Esos otros ayudantes suyos habían sido fichados cuando eran todavía unos críos, antes de hacer el servicio militar, para que los años de instrucción castrense no pasasen en balde, para que el candidato aprendiese todo cuanto pudiera: en el trabajo policial, las experiencias que proporcionaba el Ejército siempre resultaban útiles. Por lo común, se fichaba a los que, al ser llamados a filas, dejaban en casa a padres ancianos y con pocos medios de vida, novias embarazadas o esposas jóvenes y madres de hijos de corta edad. Al separarse de la familia para dedicar dos años de su vida al Ejército, se les prometía cuidar de los suyos, protegerles, ayudarles económicamente. A cambio, el candidato se comprometía a cumplir con el Ejército a conciencia, esforzarse por asimilar la ciencia militar, ganar insignias y diplomas, desarrollar musculatura y, una vez licenciado, matricularse en la Academia Superior de Policía y seguir las instrucciones de Arsén y su gente. En este apartado, Arsén era partidario acérrimo del carácter voluntario de la colaboración, pues suponía que los aliados y seguidores más fieles eran los que obraban por convencimiento.

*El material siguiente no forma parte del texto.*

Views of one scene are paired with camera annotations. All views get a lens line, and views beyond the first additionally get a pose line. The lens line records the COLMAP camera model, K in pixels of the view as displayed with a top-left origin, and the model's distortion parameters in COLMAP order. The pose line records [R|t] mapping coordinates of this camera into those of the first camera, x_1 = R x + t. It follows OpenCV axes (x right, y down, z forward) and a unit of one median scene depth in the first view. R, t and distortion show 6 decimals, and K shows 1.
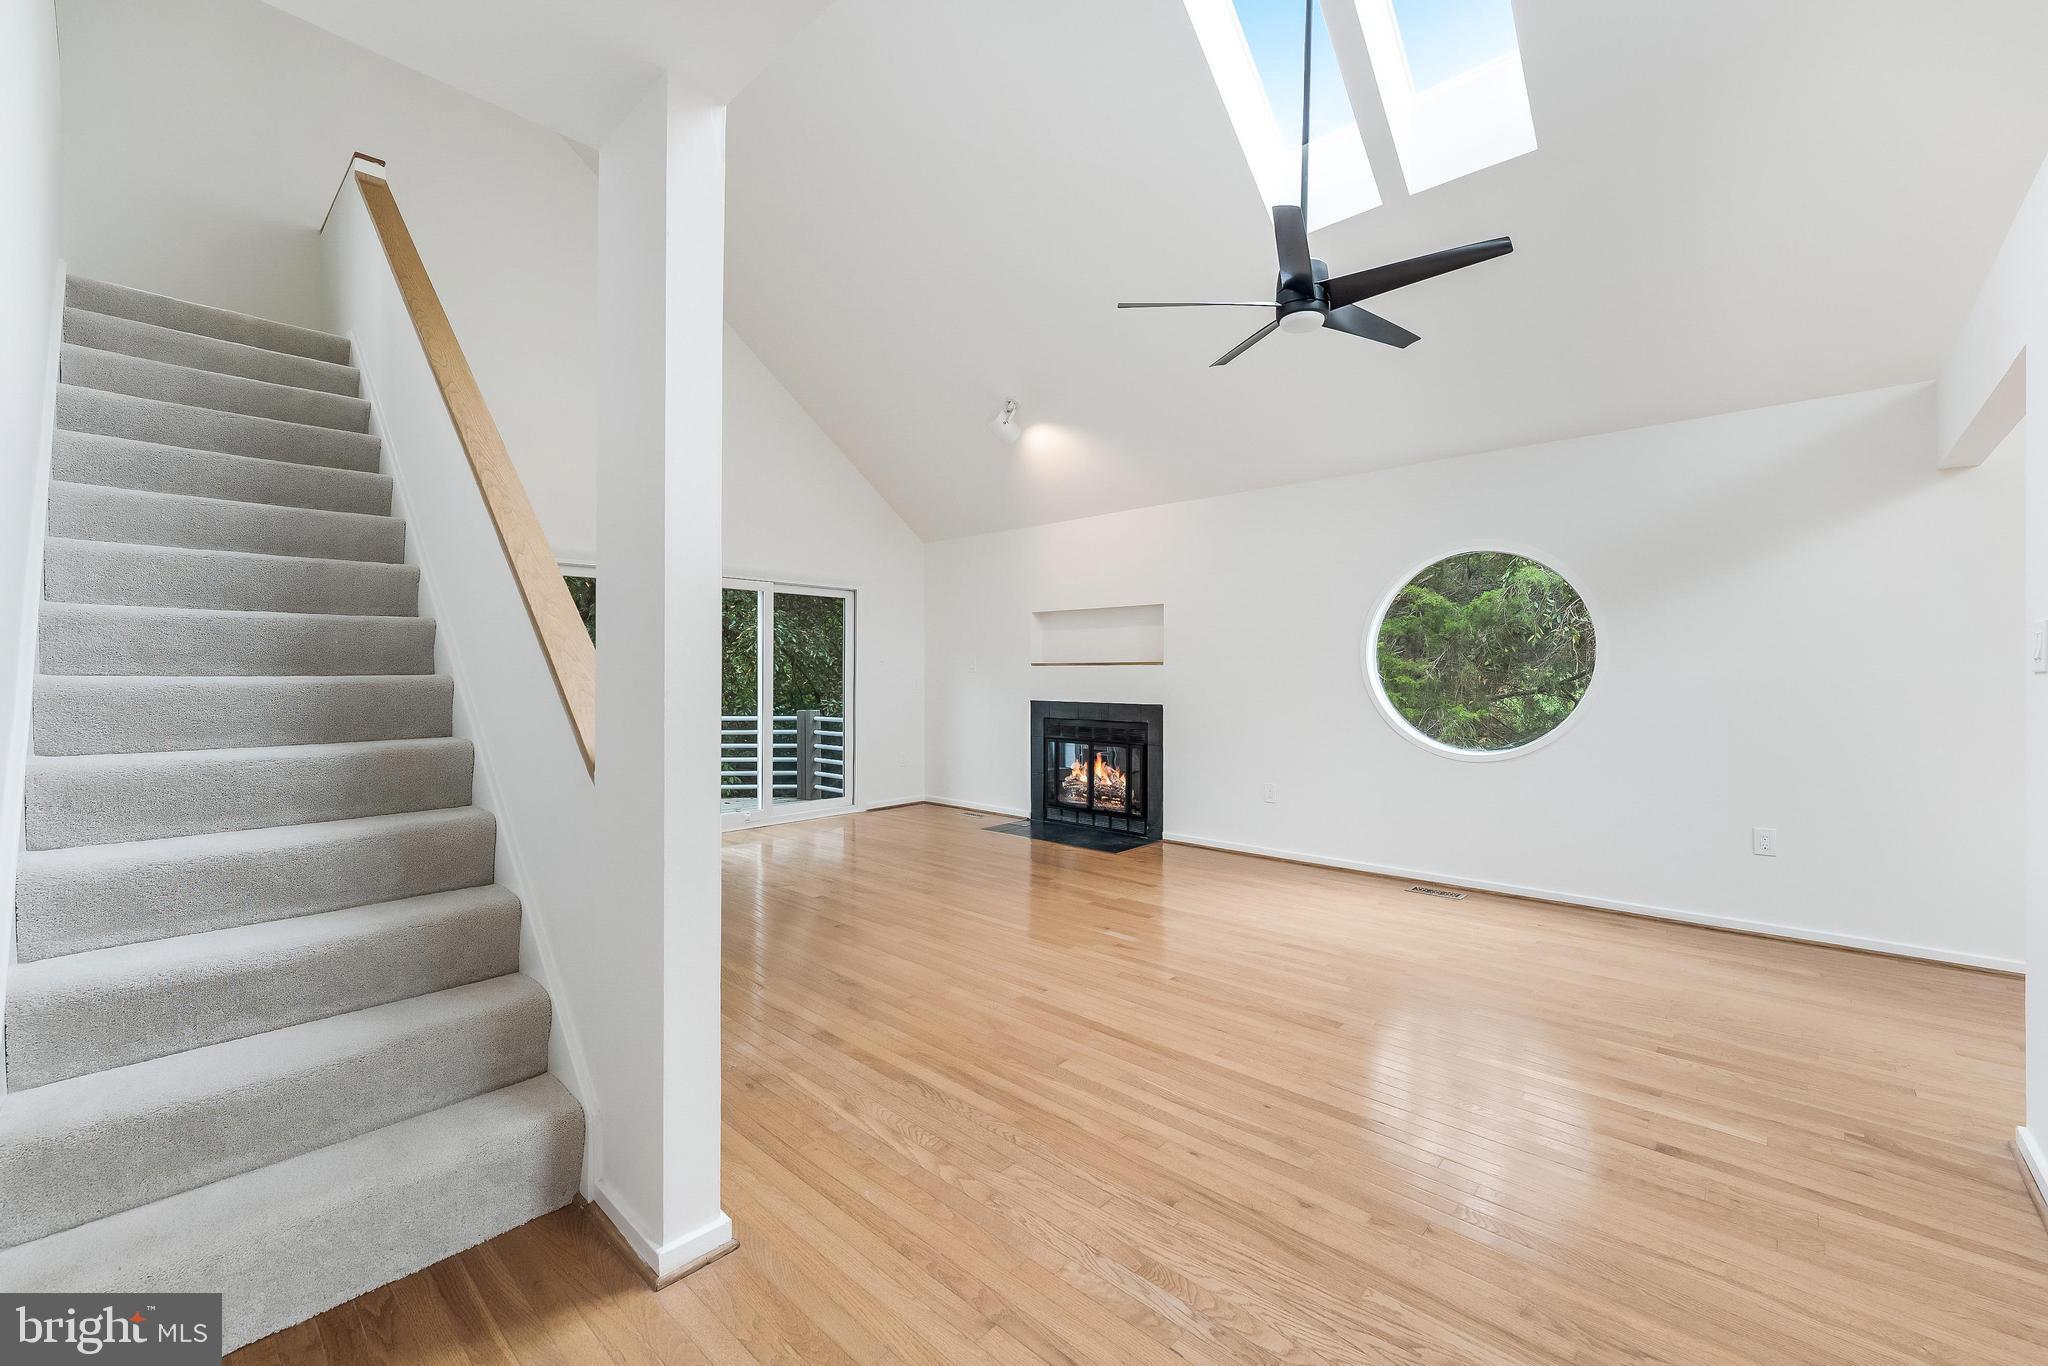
lens RADIAL K [[831.6, 0, 1027.1], [0, 831.6, 664.2], [0, 0, 1]] dist [0.001282, -0.000019]
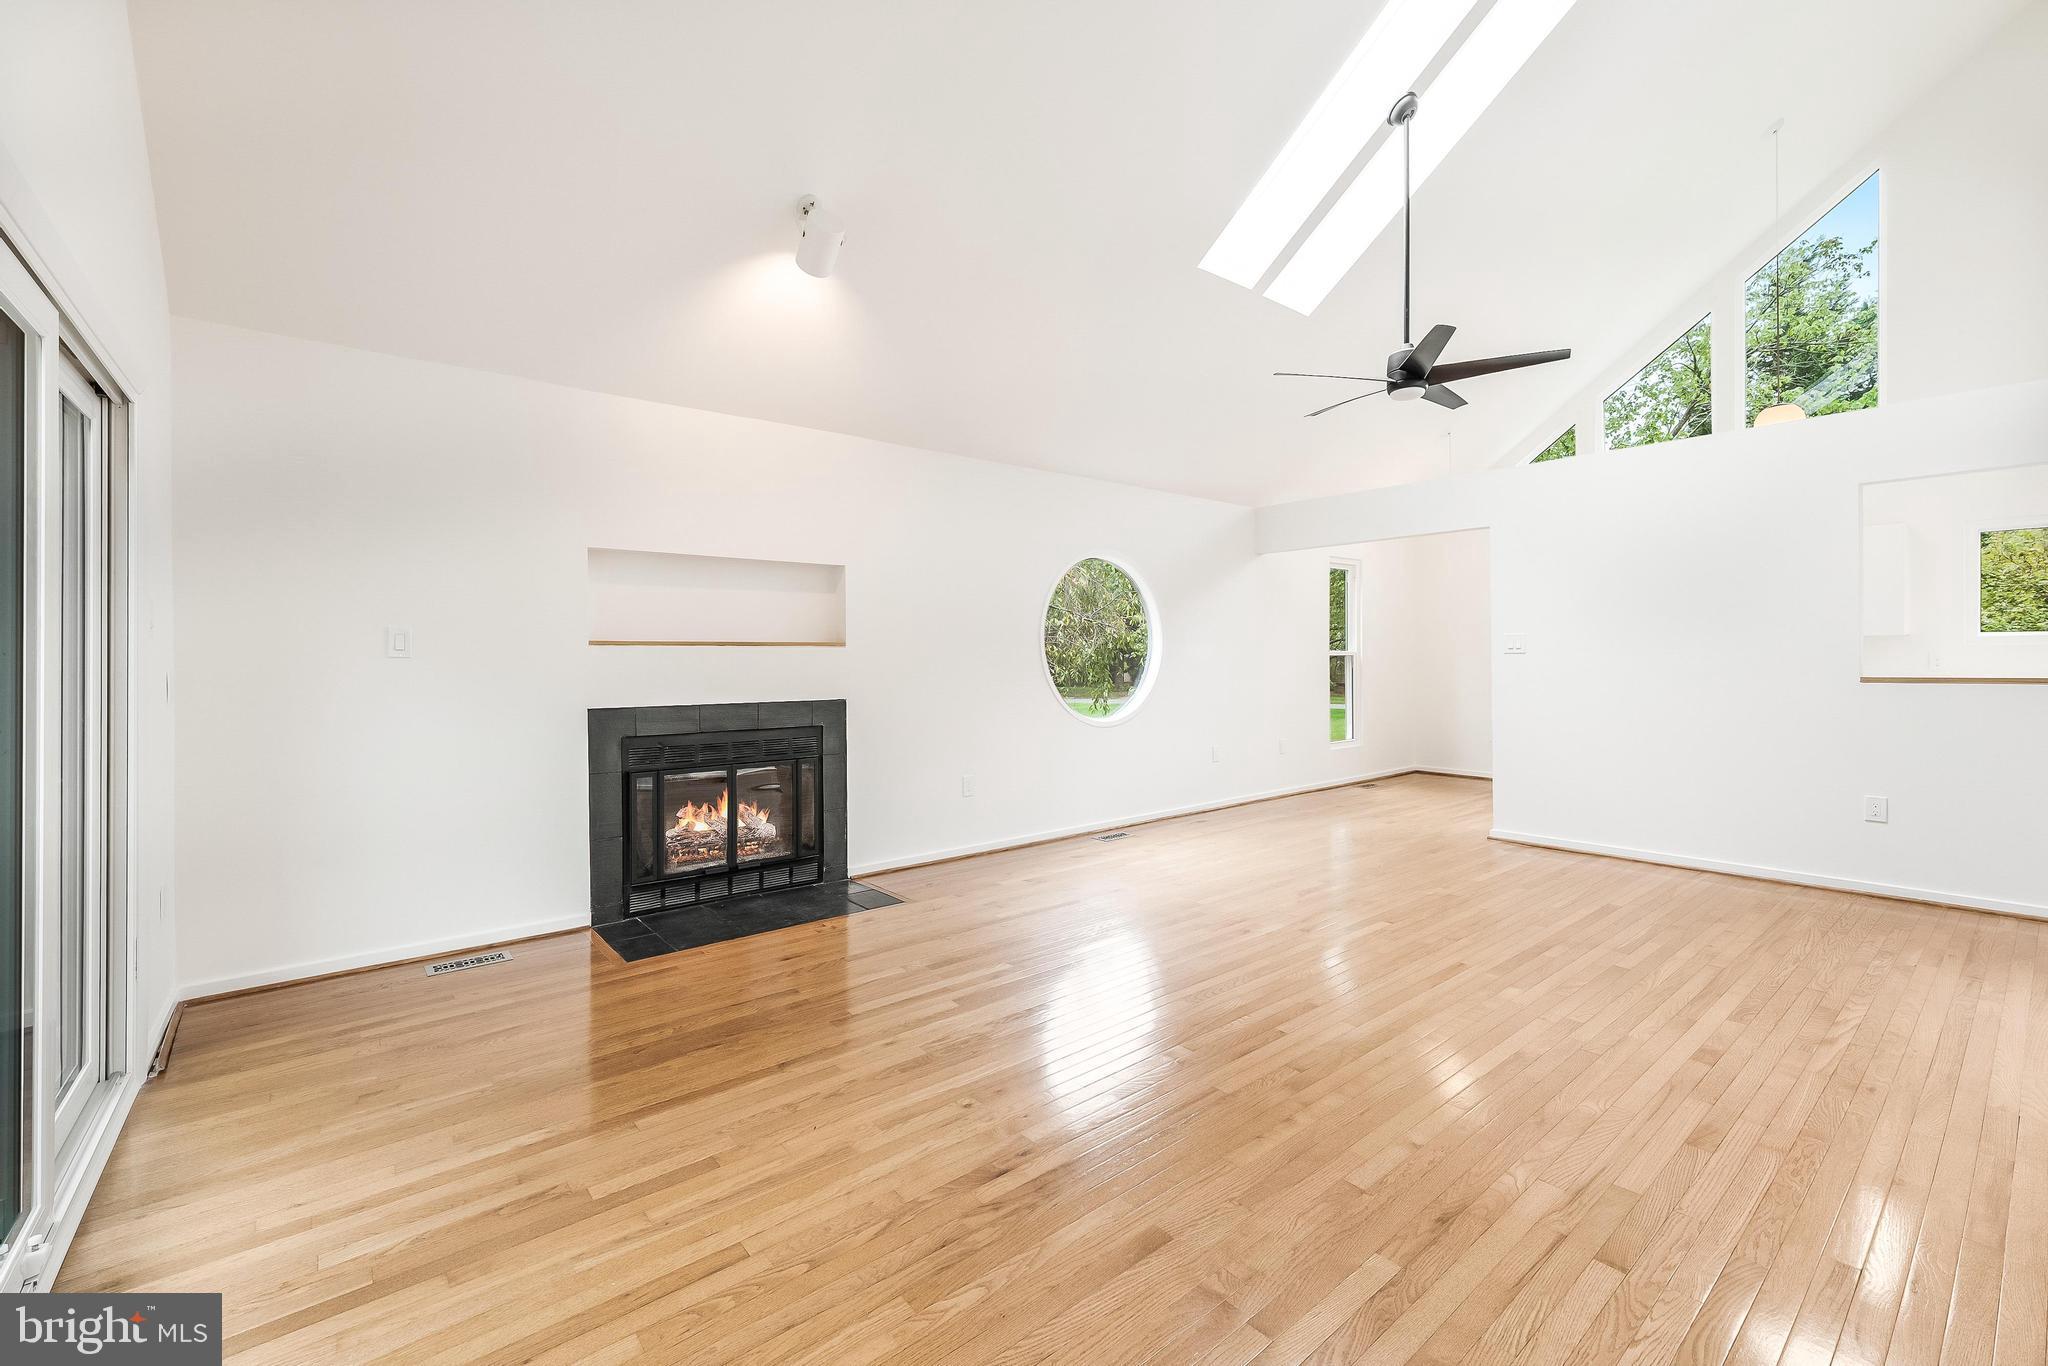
lens RADIAL K [[847.7, 0, 1008.8], [0, 847.7, 652.0], [0, 0, 1]] dist [-0.000515, -0.000036]
pose [[0.145579, 0.004686, 0.989336, -0.633720], [-0.006452, 0.999972, -0.003787, 0.008445], [-0.989326, -0.005832, 0.145605, 0.811733]]
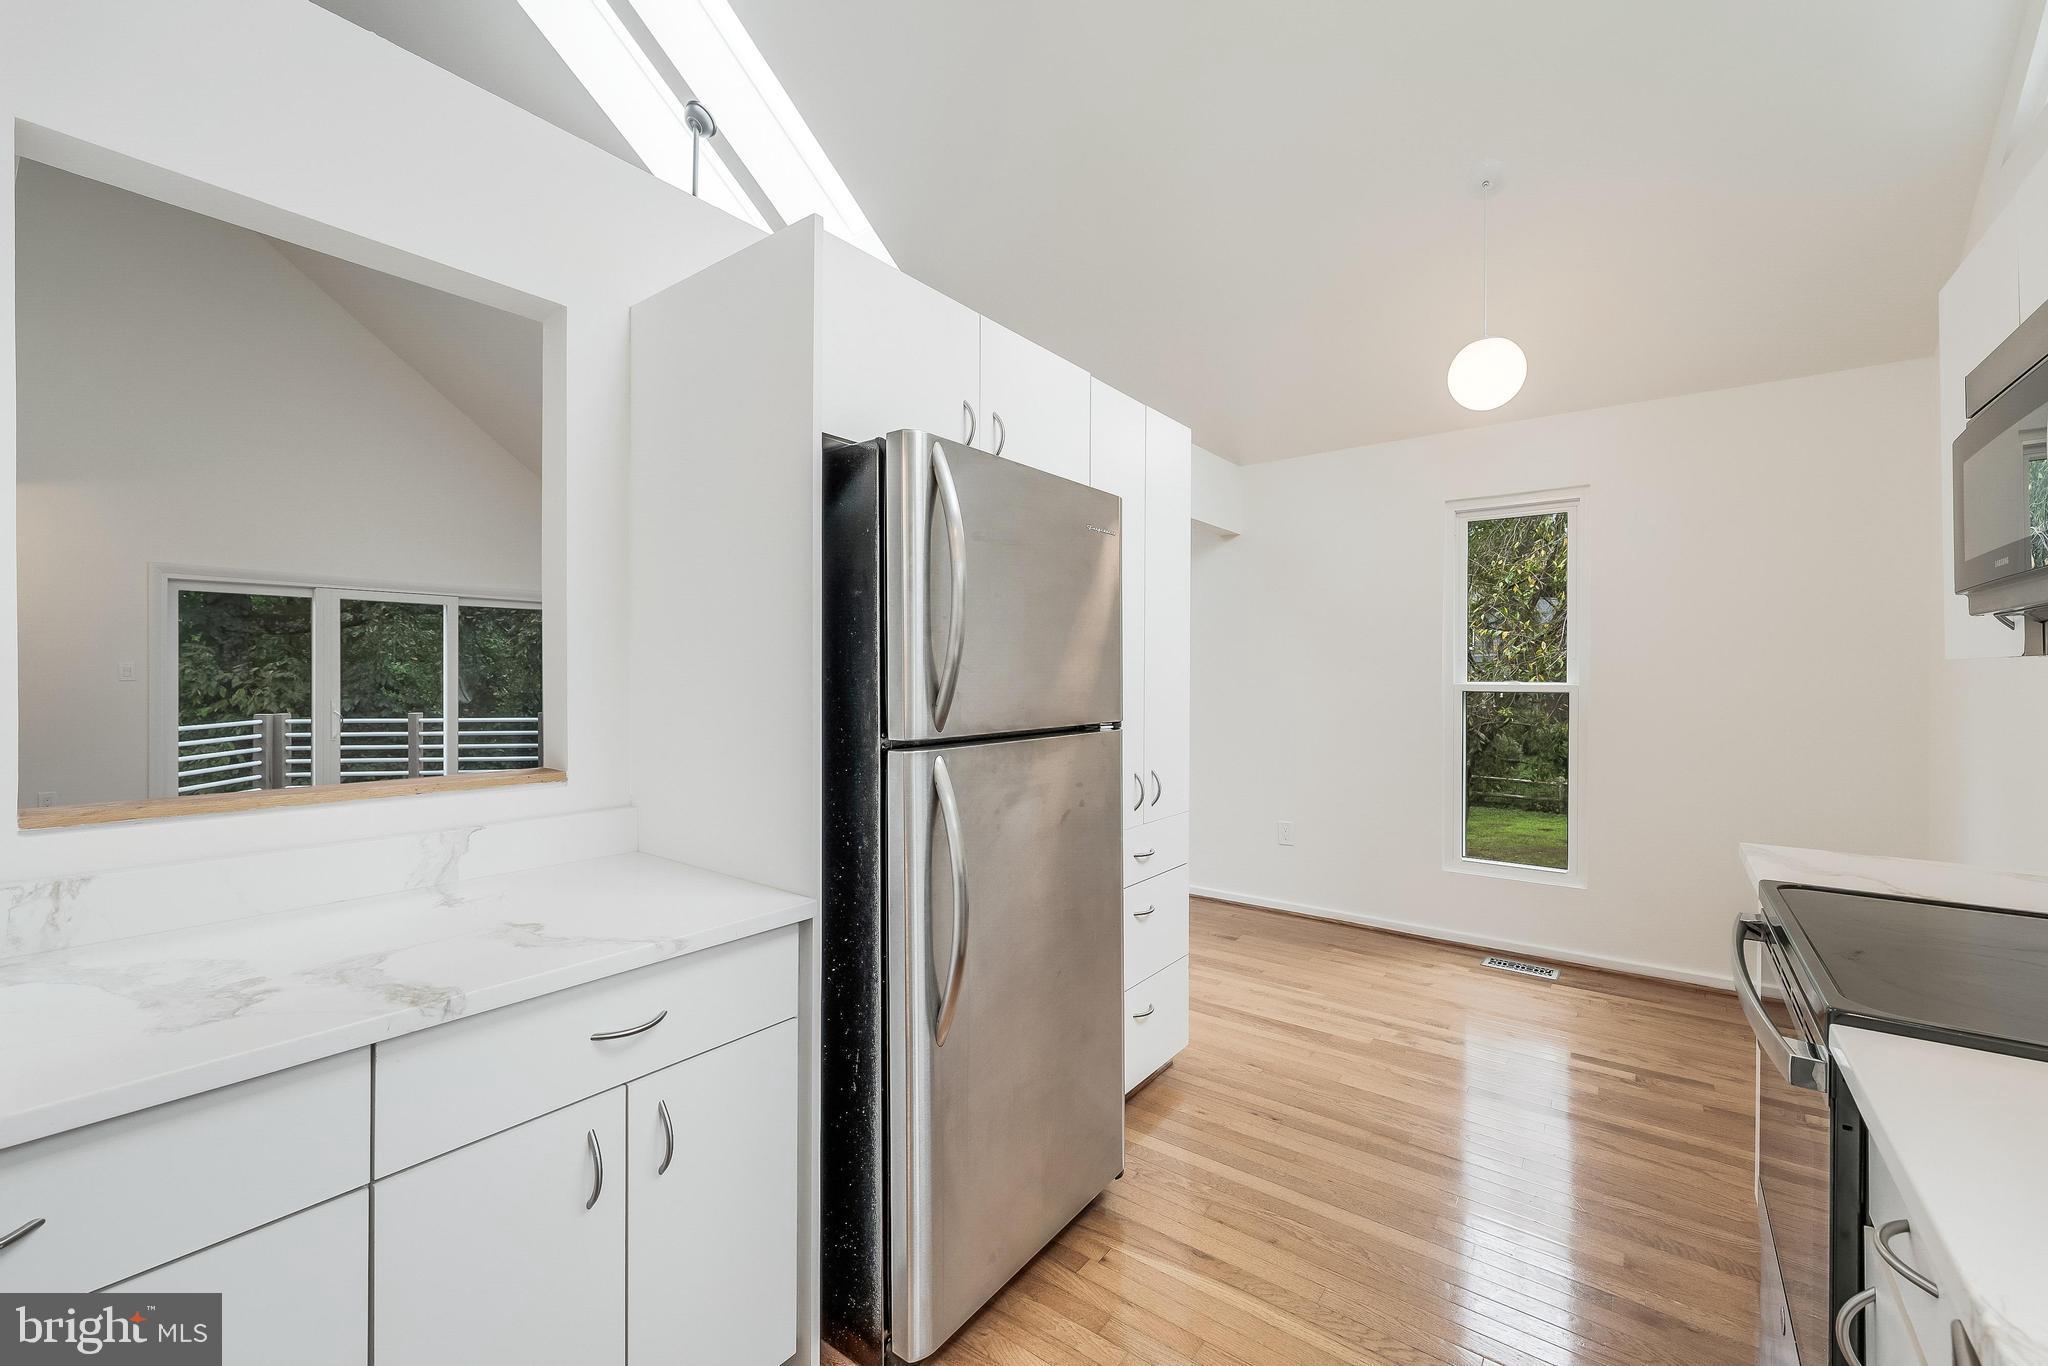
lens RADIAL K [[827.3, 0, 1028.0], [0, 827.3, 675.4], [0, 0, 1]] dist [0.000283, 0.000155]
pose [[0.995173, 0.002323, 0.098108, 0.405402], [-0.003808, 0.999881, 0.014949, -0.017613], [-0.098061, -0.015251, 0.995064, -0.192539]]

Por eso, si algunos de los recién licenciados, tras volver junto a sus familias, que durante dos años habían vivido a mesa puesta con el dinero de la Oficina, no daban señales de vida, Arsén prohibía terminantemente buscarlos u obligarles a dar explicaciones. Si alguien faltaba a la cita, significaba que había cambiado de opinión. Si había cambiado de opinión, entonces no estaba convencido. Si no estaba convencido, era capaz de «dar el cante», «chivarse», «derrotarse». En cuanto al dinero que se había invertido en el «rajado» durante dos años, bueno, al cuerno con el dinero, tampoco era tanto, teniendo en cuenta el volumen de negocios de Arsén; también era cierto que el dinero no daba felicidad y, además, cualquier proceso productivo implicaba costes. En cambio, los que volvían tras cumplir el servicio militar y se personaban con puntualidad en el lugar indicado por su «fichador», eran fiables al ciento por ciento. Ésos ingresaban en la academia de policía, algunos de ellos ya habían terminado los estudios y estaban trabajando en organismos del Interior de Moscú. Especialistas competentes, bien preparados, magníficamente avalados por el Ejército y la academia, poseedores de buenos conocimientos y músculos de hierro, realizaban con éxito tanto su trabajo profesional como los encargos de la Oficina.